Advocates for expulsion of black freedmen from the Cherokee may appropriately be worried about large number of people making fraudulent claims of membership, or large numbers of people seeking entry who have too attenuated a connection to the tribe. If that is so, there are less restrictive alternatives than booting out all descendants of freedmen from the Nation-- including those descendants who are currently in the tribal rolls and have lived as Cherokees for generations. Moreover, these alternatives for restricting membership would not distinguish, as the proposed policy does, between those whose ancestors were or were not slaves. Following the Civil War the American Nation accepted that its former slaves were members of its national community; the Cherokee Nation should do so as well.
Indeed.

UPDATE: Here are some useful links Nat-Wu provides, on a failed challenge to the petition that brought this issue up for a vote, and a FAQ that explains Cherokee enrollment requirements. The article is informative, but I find the FAQ to be somewhat disingenuous in its emphasis that Freedmen who can still prove they had an ancestor on the Dawes roll will still entitled to citizenship. They are not the issue, as they are Cherokee citizens. The Freedmen who cannot, who were arbitrarily listed as non-Indian by white commissioners, are the issue.
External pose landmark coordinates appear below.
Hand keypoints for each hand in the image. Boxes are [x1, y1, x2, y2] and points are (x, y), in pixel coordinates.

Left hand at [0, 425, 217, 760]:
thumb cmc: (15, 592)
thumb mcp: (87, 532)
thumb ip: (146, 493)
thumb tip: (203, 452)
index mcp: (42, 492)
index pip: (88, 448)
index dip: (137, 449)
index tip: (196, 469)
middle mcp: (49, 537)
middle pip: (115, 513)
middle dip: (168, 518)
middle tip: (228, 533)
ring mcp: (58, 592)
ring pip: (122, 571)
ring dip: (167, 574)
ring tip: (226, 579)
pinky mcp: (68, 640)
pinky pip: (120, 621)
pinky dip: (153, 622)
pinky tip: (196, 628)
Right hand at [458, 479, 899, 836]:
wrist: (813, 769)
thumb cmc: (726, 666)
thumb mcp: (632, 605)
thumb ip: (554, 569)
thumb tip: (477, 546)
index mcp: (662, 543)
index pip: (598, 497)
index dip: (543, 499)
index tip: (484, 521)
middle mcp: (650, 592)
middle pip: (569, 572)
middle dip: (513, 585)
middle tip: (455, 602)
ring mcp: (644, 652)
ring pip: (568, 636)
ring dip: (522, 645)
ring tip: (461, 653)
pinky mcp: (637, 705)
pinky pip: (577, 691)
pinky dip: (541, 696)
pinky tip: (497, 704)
UPDATE2: Nat-Wu here. You can watch the poll returns live here. Sadly, at the time I write this, it appears that the amendment will pass. It's just shameful.
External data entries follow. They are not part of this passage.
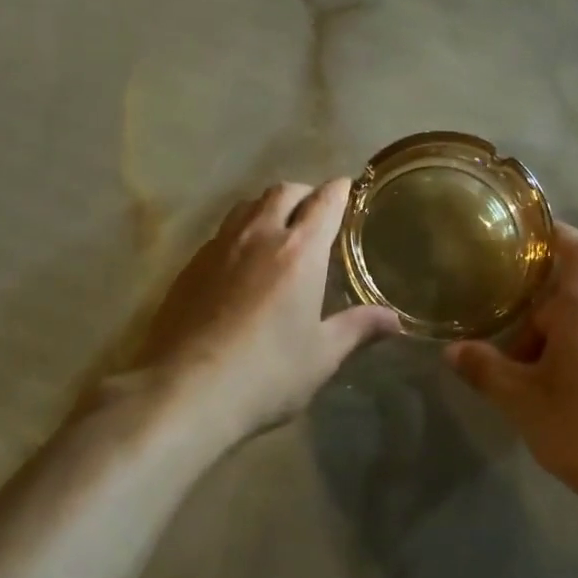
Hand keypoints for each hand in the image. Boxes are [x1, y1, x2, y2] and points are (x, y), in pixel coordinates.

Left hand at [130, 180, 399, 443]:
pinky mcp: (191, 264)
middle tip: (316, 211)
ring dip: (269, 206)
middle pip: (284, 191)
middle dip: (305, 193)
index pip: (325, 202)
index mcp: (299, 251)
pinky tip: (241, 260)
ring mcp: (220, 246)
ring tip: (279, 227)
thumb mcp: (321, 356)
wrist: (183, 390)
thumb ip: (357, 329)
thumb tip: (394, 319)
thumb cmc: (266, 374)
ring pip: (248, 205)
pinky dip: (241, 230)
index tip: (348, 188)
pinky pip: (223, 230)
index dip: (339, 191)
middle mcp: (259, 235)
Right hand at [445, 225, 577, 515]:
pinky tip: (570, 403)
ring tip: (533, 382)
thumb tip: (452, 350)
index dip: (553, 233)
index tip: (527, 232)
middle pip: (574, 298)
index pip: (575, 249)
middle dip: (539, 318)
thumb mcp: (521, 401)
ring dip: (560, 344)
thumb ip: (485, 370)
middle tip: (508, 348)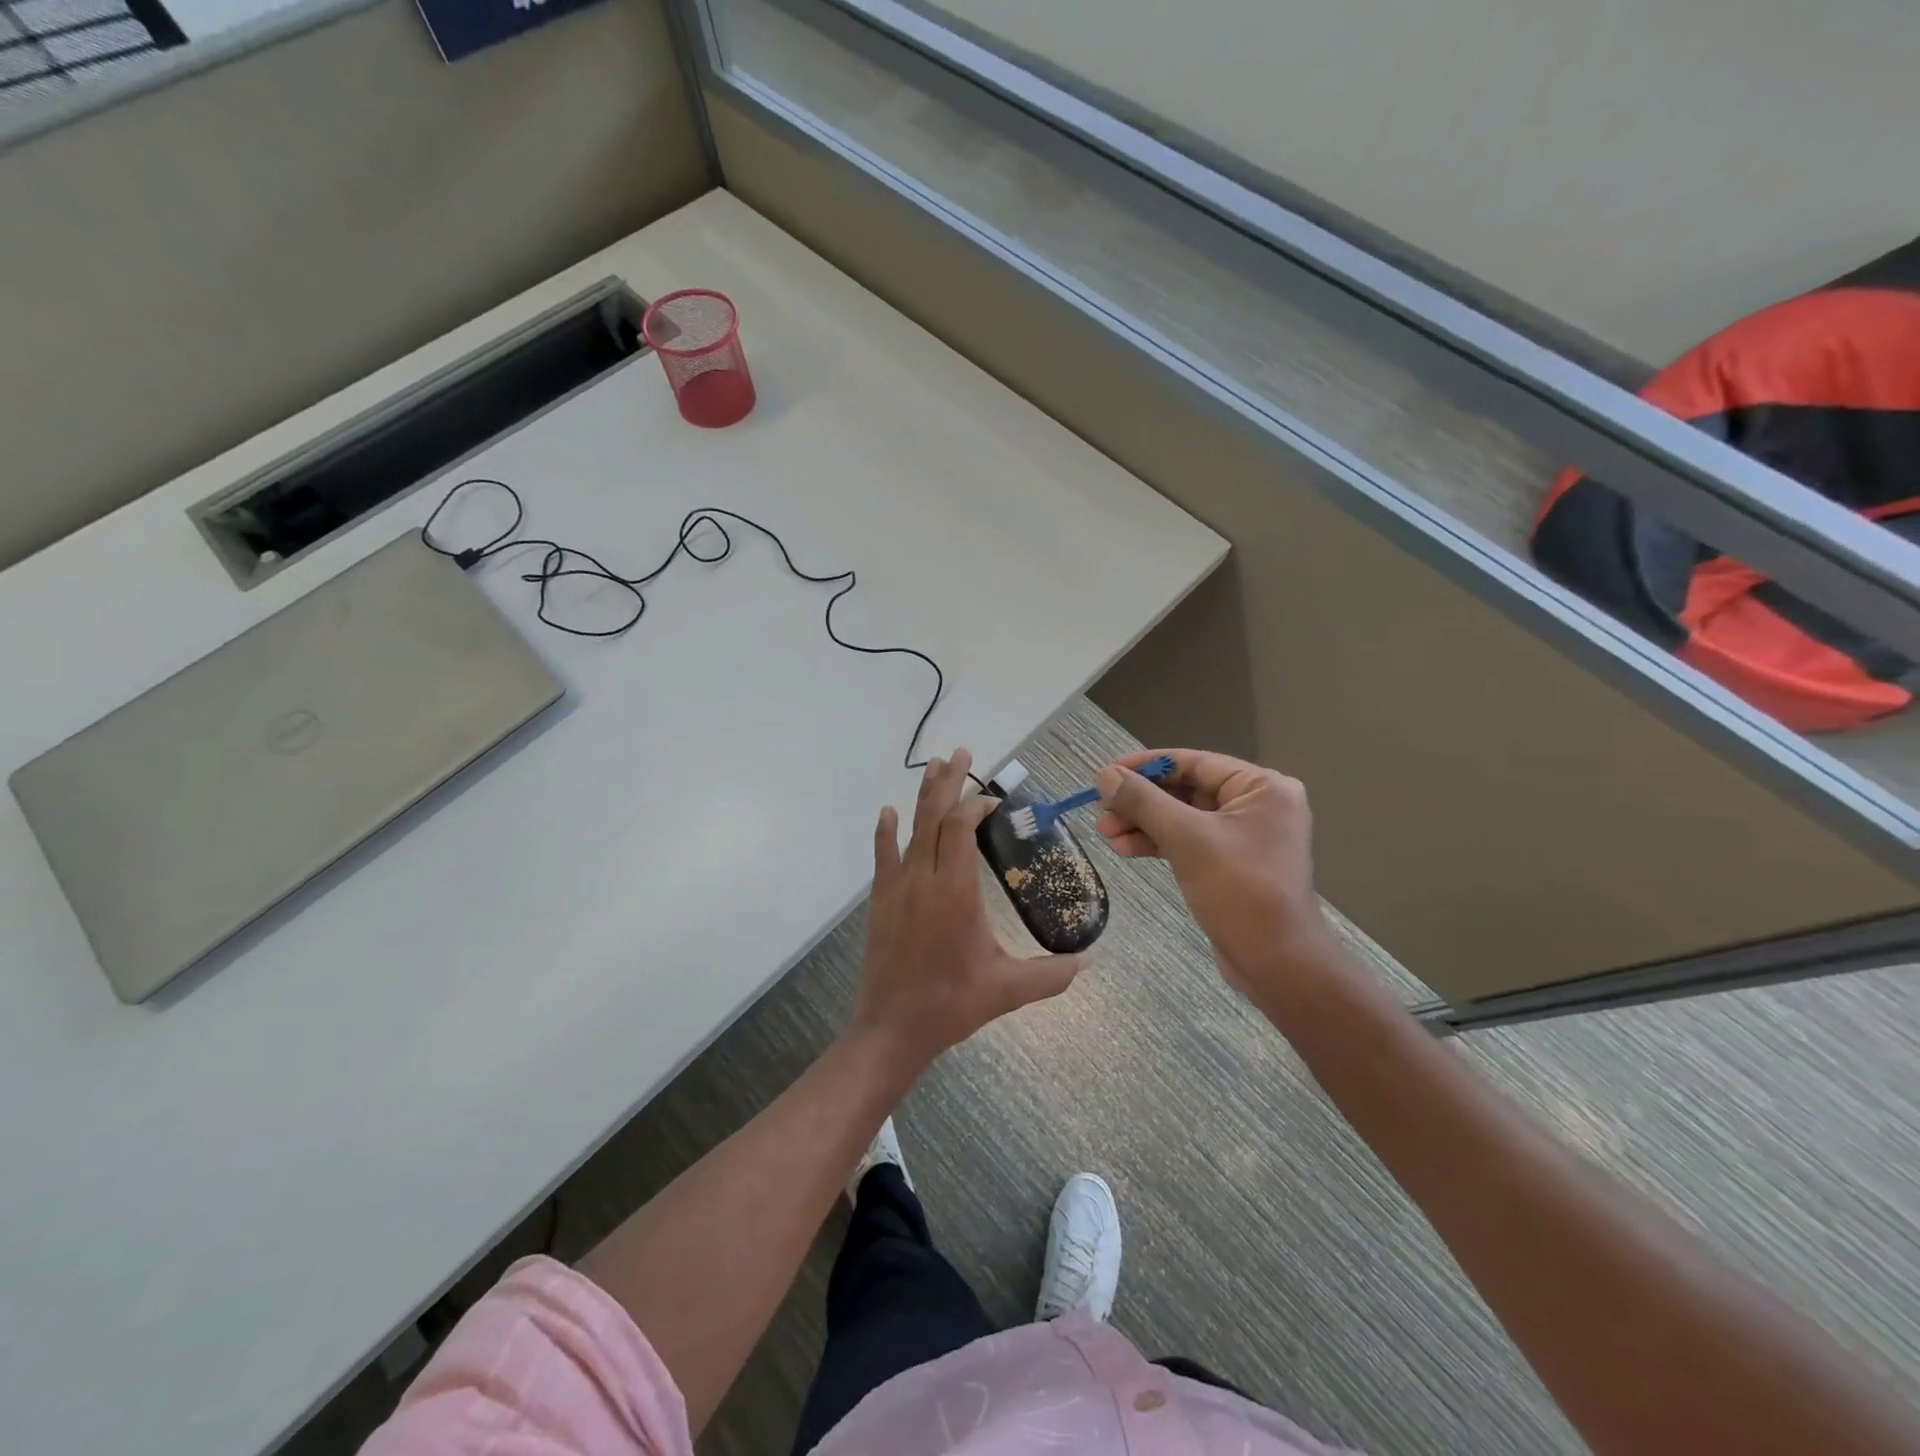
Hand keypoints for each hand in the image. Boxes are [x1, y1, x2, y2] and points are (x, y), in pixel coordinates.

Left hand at [852, 750, 1087, 1072]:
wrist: (892, 1028)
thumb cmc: (951, 1004)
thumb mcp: (1008, 990)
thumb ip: (1051, 974)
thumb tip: (1089, 962)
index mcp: (956, 891)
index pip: (962, 830)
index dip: (976, 806)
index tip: (993, 799)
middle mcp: (924, 878)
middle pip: (934, 817)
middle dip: (948, 782)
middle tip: (960, 752)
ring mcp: (898, 887)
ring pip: (910, 829)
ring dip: (923, 796)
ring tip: (934, 765)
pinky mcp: (881, 901)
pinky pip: (883, 856)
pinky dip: (886, 831)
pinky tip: (888, 812)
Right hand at [1095, 749, 1335, 997]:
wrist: (1277, 964)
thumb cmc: (1240, 891)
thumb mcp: (1187, 839)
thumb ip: (1144, 802)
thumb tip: (1105, 775)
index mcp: (1261, 787)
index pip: (1193, 762)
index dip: (1146, 766)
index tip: (1105, 773)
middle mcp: (1256, 804)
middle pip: (1185, 789)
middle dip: (1141, 801)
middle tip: (1101, 812)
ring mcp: (1243, 836)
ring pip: (1182, 817)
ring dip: (1143, 823)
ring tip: (1106, 833)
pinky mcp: (1230, 863)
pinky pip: (1188, 841)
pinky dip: (1157, 843)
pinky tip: (1125, 848)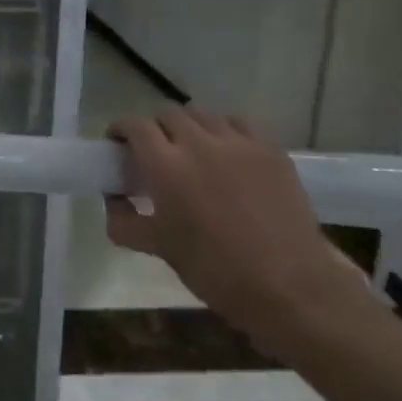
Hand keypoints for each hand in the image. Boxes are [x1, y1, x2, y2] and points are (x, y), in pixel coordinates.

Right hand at [105, 107, 369, 358]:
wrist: (289, 286)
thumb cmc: (215, 269)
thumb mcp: (158, 248)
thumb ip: (124, 221)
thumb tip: (112, 200)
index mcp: (167, 165)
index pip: (135, 125)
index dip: (121, 129)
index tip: (117, 144)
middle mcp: (200, 143)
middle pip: (169, 114)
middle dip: (155, 128)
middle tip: (153, 152)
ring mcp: (240, 143)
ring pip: (205, 116)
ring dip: (189, 127)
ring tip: (191, 151)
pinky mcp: (271, 150)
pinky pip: (239, 125)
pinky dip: (224, 131)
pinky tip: (226, 154)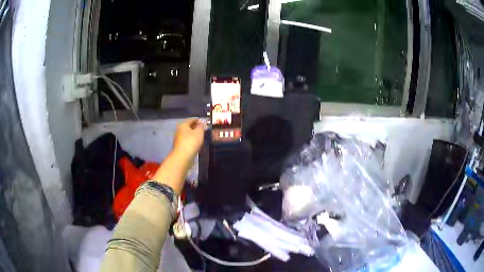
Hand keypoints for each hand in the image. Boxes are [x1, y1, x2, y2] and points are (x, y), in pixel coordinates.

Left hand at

UPDATE III: Unsurprisingly (I'm sad to say) the measure passed.

5 comments:

Nat-Wu said...

This is a very sad spectacle.

The Local Crank said...

It gets worse. It's now entirely possible that a federal judge could void the June tribal elections or the BIA could refuse to recognize them, as they did when the Seminoles in OK did the exact same thing a few years back and got all of their funding cut off. By insisting on this amendment, based on a transparently fraudulent petition drive, the anti-Freedmen forces have just struck another blow against tribal sovereignty, in addition to making the CN look like a bunch of ignorant racists,

Nat-Wu said...

It's true. This isn't over yet. Why can't people be intelligent?

The Local Crank said...

As John Adams once said, if men were angels they would have no need of government.
I'm hoping that come June (or whenever the election ends up being after the BIA gets through with it), Judge Stacy Leeds will be the new principal chief. She was the one who wrote the dissenting opinion pointing out how fraudulent the petition drive was.

The Local Crank said...

BTW, Xanthippus, it's nice to know that the Texas Cherokee Bar Association will soon double in membership.